SET TASK →
Give back the whole listing below line for line, with nothing changed.

DATA FOR THE TASK →
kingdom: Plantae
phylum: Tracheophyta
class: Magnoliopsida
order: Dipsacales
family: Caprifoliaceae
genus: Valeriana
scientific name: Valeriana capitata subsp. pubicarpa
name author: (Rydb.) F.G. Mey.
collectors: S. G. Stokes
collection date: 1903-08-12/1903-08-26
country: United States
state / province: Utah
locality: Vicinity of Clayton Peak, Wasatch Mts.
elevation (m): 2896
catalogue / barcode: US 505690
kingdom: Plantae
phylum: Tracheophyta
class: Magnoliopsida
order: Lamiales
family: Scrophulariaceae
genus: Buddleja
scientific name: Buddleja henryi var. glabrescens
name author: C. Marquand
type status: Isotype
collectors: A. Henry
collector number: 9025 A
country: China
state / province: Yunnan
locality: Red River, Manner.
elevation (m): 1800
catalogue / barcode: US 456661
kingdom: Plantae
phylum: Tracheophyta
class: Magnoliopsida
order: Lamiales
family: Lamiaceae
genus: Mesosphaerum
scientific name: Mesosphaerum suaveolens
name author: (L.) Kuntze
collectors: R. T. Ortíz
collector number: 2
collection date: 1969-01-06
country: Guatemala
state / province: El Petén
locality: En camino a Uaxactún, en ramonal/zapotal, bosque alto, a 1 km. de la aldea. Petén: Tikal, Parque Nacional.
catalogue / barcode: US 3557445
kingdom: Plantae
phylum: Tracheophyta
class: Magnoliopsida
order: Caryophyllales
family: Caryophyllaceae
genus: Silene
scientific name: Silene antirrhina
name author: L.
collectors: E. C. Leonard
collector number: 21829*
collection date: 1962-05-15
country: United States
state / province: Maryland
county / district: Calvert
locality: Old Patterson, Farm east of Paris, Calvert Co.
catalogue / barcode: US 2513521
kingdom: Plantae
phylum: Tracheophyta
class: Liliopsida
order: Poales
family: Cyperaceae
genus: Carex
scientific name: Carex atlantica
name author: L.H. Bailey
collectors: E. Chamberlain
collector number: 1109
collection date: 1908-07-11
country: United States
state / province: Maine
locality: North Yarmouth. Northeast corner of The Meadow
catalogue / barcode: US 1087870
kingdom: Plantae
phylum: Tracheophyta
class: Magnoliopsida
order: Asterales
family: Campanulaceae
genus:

CORRECT RESPONSE →
kingdom: Plantae
phylum: Tracheophyta
class: Magnoliopsida
order: Dipsacales
family: Caprifoliaceae
genus: Valeriana
scientific name: Valeriana capitata subsp. pubicarpa
name author: (Rydb.) F.G. Mey.
collectors: S. G. Stokes
collection date: 1903-08-12/1903-08-26
country: United States
state / province: Utah
locality: Vicinity of Clayton Peak, Wasatch Mts.
elevation (m): 2896
catalogue / barcode: US 505690
kingdom: Plantae
phylum: Tracheophyta
class: Magnoliopsida
order: Lamiales
family: Scrophulariaceae
genus: Buddleja
scientific name: Buddleja henryi var. glabrescens
name author: C. Marquand
type status: Isotype
collectors: A. Henry
collector number: 9025 A
country: China
state / province: Yunnan
locality: Red River, Manner.
elevation (m): 1800
catalogue / barcode: US 456661
kingdom: Plantae
phylum: Tracheophyta
class: Magnoliopsida
order: Lamiales
family: Lamiaceae
genus: Mesosphaerum
scientific name: Mesosphaerum suaveolens
name author: (L.) Kuntze
collectors: R. T. Ortíz
collector number: 2
collection date: 1969-01-06
country: Guatemala
state / province: El Petén
locality: En camino a Uaxactún, en ramonal/zapotal, bosque alto, a 1 km. de la aldea. Petén: Tikal, Parque Nacional.
catalogue / barcode: US 3557445
kingdom: Plantae
phylum: Tracheophyta
class: Magnoliopsida
order: Caryophyllales
family: Caryophyllaceae
genus: Silene
scientific name: Silene antirrhina
name author: L.
collectors: E. C. Leonard
collector number: 21829*
collection date: 1962-05-15
country: United States
state / province: Maryland
county / district: Calvert
locality: Old Patterson, Farm east of Paris, Calvert Co.
catalogue / barcode: US 2513521
kingdom: Plantae
phylum: Tracheophyta
class: Liliopsida
order: Poales
family: Cyperaceae
genus: Carex
scientific name: Carex atlantica
name author: L.H. Bailey
collectors: E. Chamberlain
collector number: 1109
collection date: 1908-07-11
country: United States
state / province: Maine
locality: North Yarmouth. Northeast corner of The Meadow
catalogue / barcode: US 1087870
kingdom: Plantae
phylum: Tracheophyta
class: Magnoliopsida
order: Asterales
family: Campanulaceae
genus:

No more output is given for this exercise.